Now we look at the differences between the metamodels with respect to the median ranks of individual features

In [None]:
from pysymbolic.utilities.instancewise_metrics import *

XGB_ranks     = create_rank(np.array(XGB_instancewise_scores).reshape((-1, 10)), k=10)
PREDICT_ranks = create_rank(np.array(PREDICT_instancewise_scores).reshape((-1, 10)), k=10) 

XGB_median_ranks     = [np.median(XGB_ranks[:, k]) for k in range(XGB_ranks.shape[1])]
PREDICT_median_ranks = [np.median(PREDICT_ranks[:, k]) for k in range(PREDICT_ranks.shape[1])]

In [None]:
fig, ax = plt.subplots(1, 1, figsize=(6, 2.5))

ax1=plt.subplot(1,1,1)

ind   = np.arange(len(XGB_median_ranks))  
width = 0.15                                  

rects1  = ax1.bar(ind, PREDICT_median_ranks, width, label='PREDICT: AUC-ROC = 0.762 +/- 0.02', color='b')
rects2  = ax1.bar(ind + width, XGB_median_ranks, width, label='XGBoost: AUC-ROC = 0.833 +/- 0.02', color='r')

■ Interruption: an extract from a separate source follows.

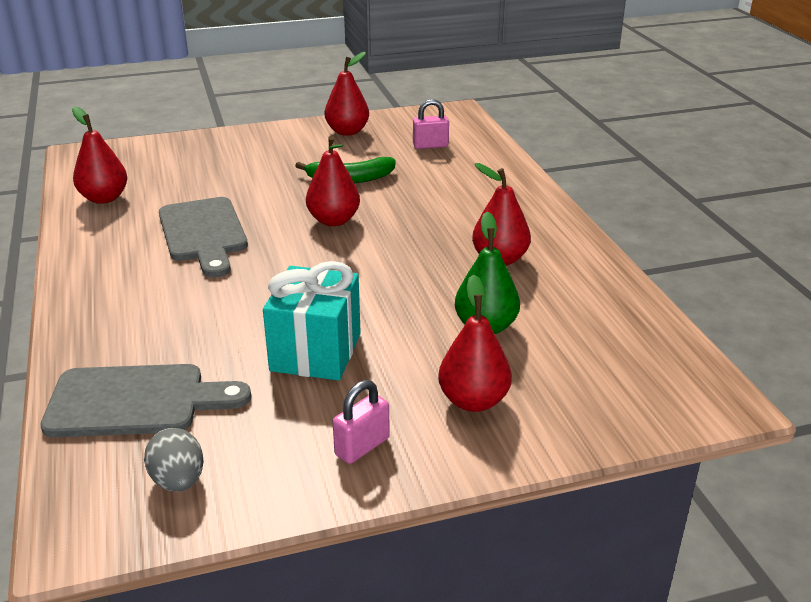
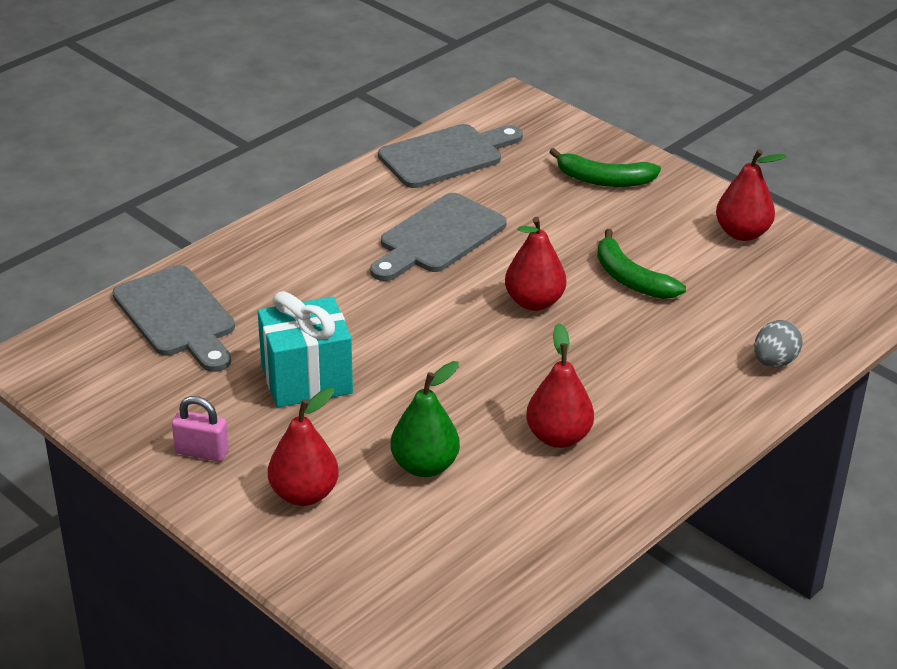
camera: 60 degrees right, 5 degrees up
(104, 198) = (447, 155): red pear -> grey cutting board
(178, 481) = (106, 378): grey egg -> grey egg (774, 362)
(226, 153) = (604, 180): none -> green banana
(430, 145) = (773, 303): pink padlock -> none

ax1.set_ylabel('Median Feature Rank')
ax1.set_xticks(ind)
ax1.set_xticklabels(tuple(predict_features), rotation=40)
ax1.legend(loc='upper_left', fontsize=12, frameon=True, fancybox=True)
ax1.set_ylim([0, 20])

fig.savefig('feature_importances.pdf', dpi=200,  bbox_inches='tight')

# References

[1] Michael W Kattan, Kenneth R Hess, Mahul B Amin, Ying Lu, Karl GM Moons, Jeffrey E Gershenwald, Phyllis A Gimotty, Justin H Guinney, Susan Halabi, Alexander J Lazar, et al. American joint committee on cancer acceptance criteria for inclusion of risk models for individ329 ualized prognosis in the practice of precision medicine. CA: a cancer journal for clinicians, 66(5):370–374, 2016.